Some people eat to live, while others live to eat. I’m definitely part of the latter group, excited to try how different spices and ingredients interact within a dish to create unique flavors and textures. One of my favorite parts of traveling is eating and learning about different methods of preparing foods along with the cultural significance of meals.

When I traveled to Kampala, Uganda last summer to conduct field research, I was looking forward to learning more about their unique cuisine. The first weekend I was there, one of the community health workers I worked with invited us to join her family for a party, where they served us beans stewed in delicate spices, lamb kabobs charred to perfection, creamy matoke, cassava, marinated chicken, and chapati to soak up any lingering sauces. The flavors and colors were all so warm and enticing. Even more than the food, the sincere hospitality of our friend and her family filled us up.

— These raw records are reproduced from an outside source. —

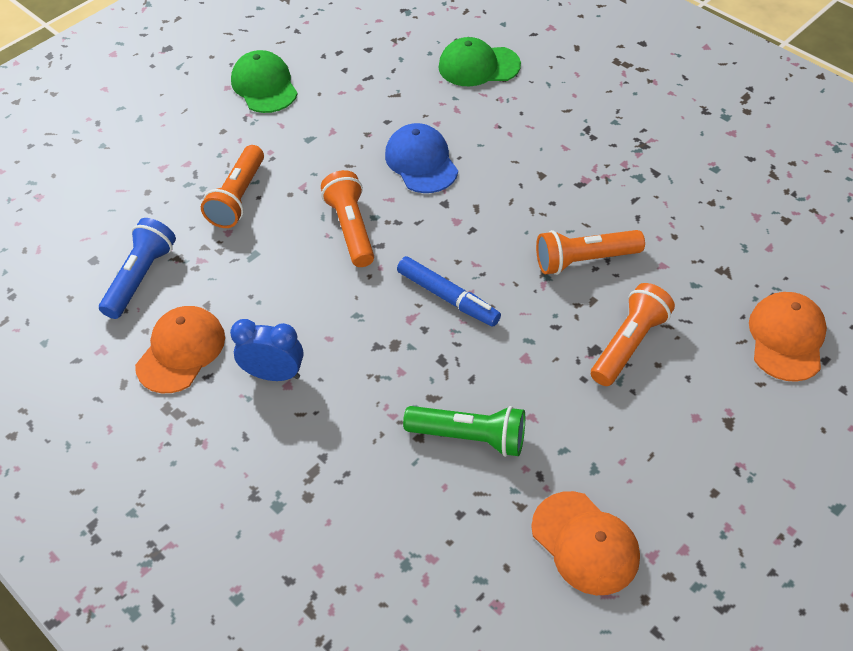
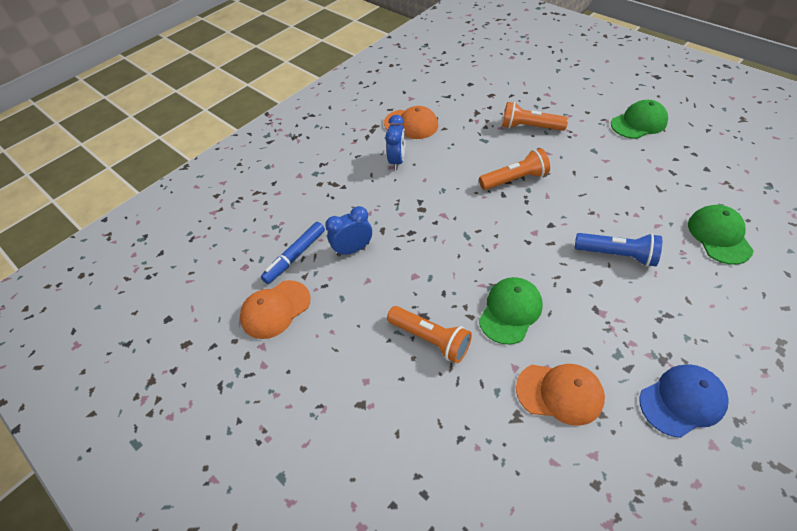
camera: 90 degrees right, 0 degrees up
(141, 277) = (460, 102): blue flashlight -> blue flashlight (617, 255)
(421, 162) = (589, 209): blue cap -> blue cap (682, 401)
(448, 297) = (462, 232): blue marker -> blue marker (295, 256)
(469, 437) = (353, 249): green flashlight -> blue clock
(584, 260) = (510, 311): orange flashlight -> green cap
(786, 338) = (445, 462): orange cap -> orange cap (560, 393)

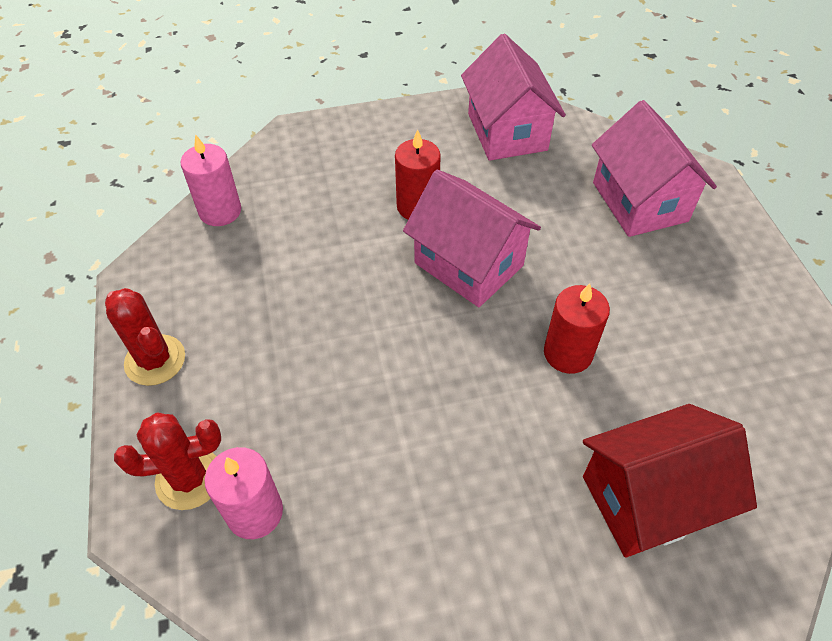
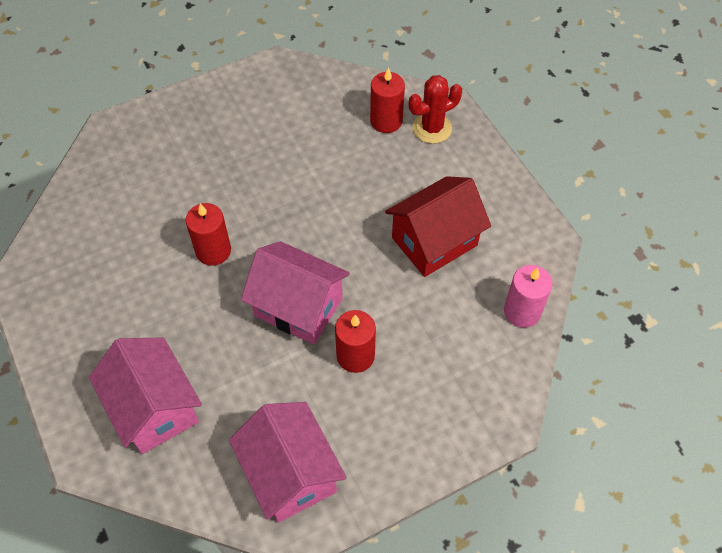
camera: 165 degrees right, 5 degrees up
(155, 360) = (495, 186): red cactus -> none
(255, 512) = (386, 121): pink candle -> red candle
(649, 498) = (160, 173): red house -> red house (434, 241)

I also planned some excursions outside of Kampala around food and drink. One of my favorites was traveling to the countryside of eastern Uganda to visit a local coffee bean grower. She welcomed us into her home to show us the whole process, from picking the coffee beans and fermenting them for a couple days, to husking the shell, roasting, and finally brewing. The coffee farmers we met demonstrated their sincere hospitality and pride through sharing their culture of coffee with us.

Between meals and coffee breaks, my main purpose of traveling to Kampala was working on a project in public clinics that aimed to integrate diabetes screening and treatment into tuberculosis (TB) care. As diabetes is associated with worse TB treatment outcomes, it has become vitally important to ensure access to screening supplies, treatment options, and necessary lifestyle interventions for those diagnosed with TB. I conducted interviews with community health workers to understand how patients were screened, counseled, and treated for diabetes in public TB clinics in Kampala.

Between meals and coffee breaks, my main purpose of traveling to Kampala was working on a project in public clinics that aimed to integrate diabetes screening and treatment into tuberculosis (TB) care.

Rachel Hennein

The community health workers taught me that the ability of patients to be screened and treated for diabetes was related to a myriad of factors. But to stick with the theme, I’ll focus on food. One of the main initial interventions for diabetes is diet modification, ideally a diet high in protein and vegetables and low in carbohydrates. As Kampala is a rapidly growing city in Uganda, urbanization has created barriers to accessing fresh produce, similar to food deserts in New Haven. The community health workers shared that many of their patients can afford to eat mostly porridge or rice, which are high carbohydrate foods.

Although the Ugandan cuisine I had the privilege of exploring is highly nutritious, urbanization and the influx of processed foods and fast food chains from the West have profound ramifications for access to nutrient-rich foods. There is so much good in traditional Ugandan cuisine – the vibrant colors, unique flavors, nutrients, culture, and stories. My hope is that through this research, we will be able to critically analyze the rising rates of non-communicable diseases in developing nations and innovate strategies to improve health by preserving traditional food practices that have both nutritional and cultural significance.